The changes arose from diverse sources, including clinician requests; feedback from clinical technology leads; safety, risk, or reporting needs; and/or forthcoming system upgrades. Although several governance committees exist to oversee EHR changes, the modifications described here were shepherded through the change management process by a core regional team of physician and clinician informaticists with significant experience in EHR clinical functionality; working alongside this core team was informatics staff experienced in building EHR tools. The changes documented within these reports represented only a subset of all requested changes, as not all requests were ultimately fulfilled. Thus, the reports included only those changes that were implemented as prioritized by clinical value, safety, regulations, resource availability, and end-user satisfaction. Documented changes also varied in scope and scale, with some being implemented with relative ease and others requiring months of preparation.

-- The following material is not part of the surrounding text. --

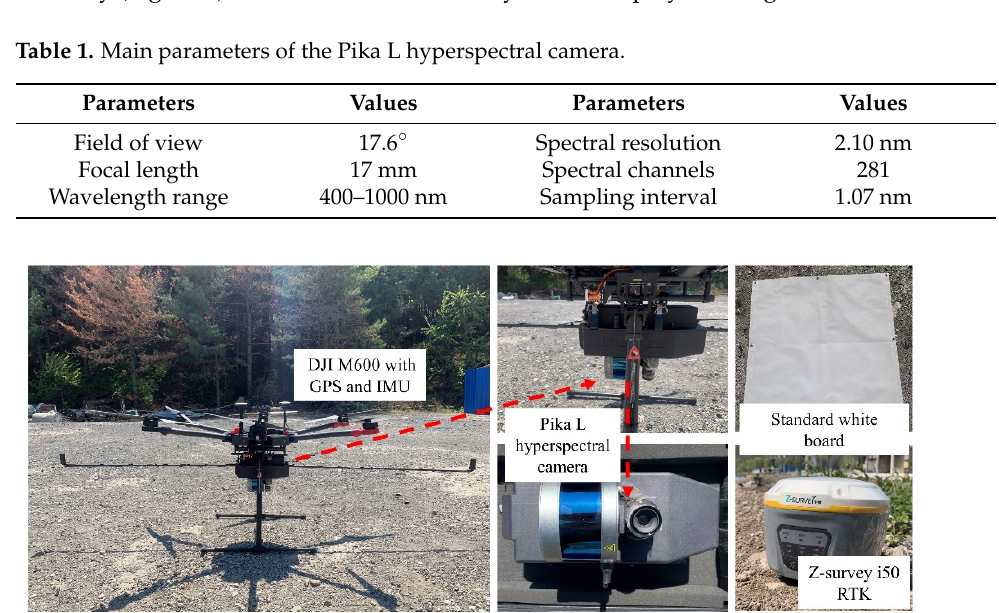
Figure 7. The UAV-based hyperspectral and LiDAR system.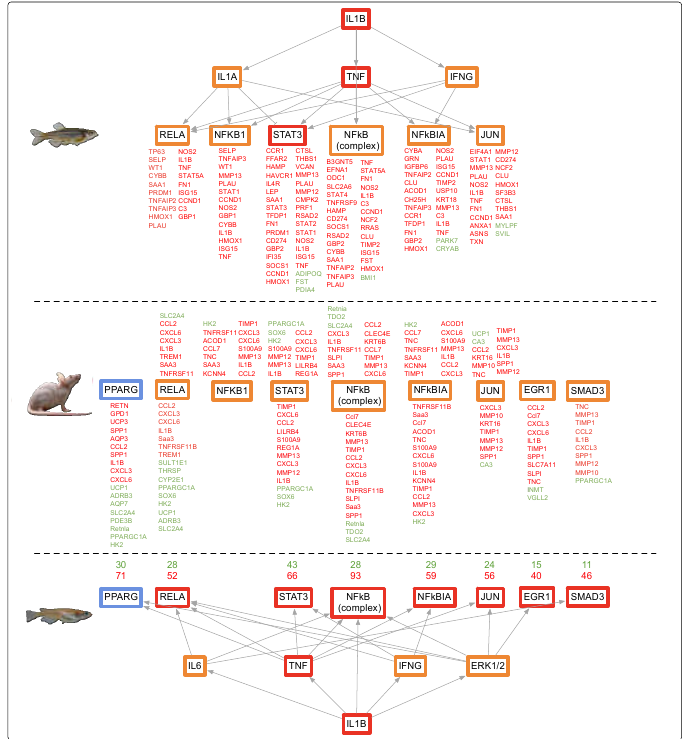
Figure 4. IL1B controls expression of many shared mid-level regulators in the zebrafish (top), medaka (bottom), and mouse (middle) skin datasets, including the key immune and inflammation APR regulator TNF. Genes in red and green are modulated differentially expressed genes (DEGs) and genes in orange and blue are predicted by IPA to be up and down, respectively. Due to the robust dataset in medaka, the number of genes up- and down-modulated are listed in red and green, respectively.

After identifying all changes grouped within the documents, we further categorized them within broad functional domains based on their type, including orders (single, grouped, and templated orders), alerts and customization (user-customized tools and decision support), surgical and emergency department (ED) (perioperative- and ED-specific tools), data review (clinician-facing tools for review of patient charts, results, and imaging), reports and health information management (HIM) (unit- and group-based reporting tools), and other (patient tools and other change types). For each change, we also identified and grouped the type of user affected, as well as the clinical or functional area affected, based on report documentation.

Data are reported as median (interquartile range [IQR]) and number (percent). Analyses were conducted using STATA 14.1/SE (StataCorp; College Station, Texas).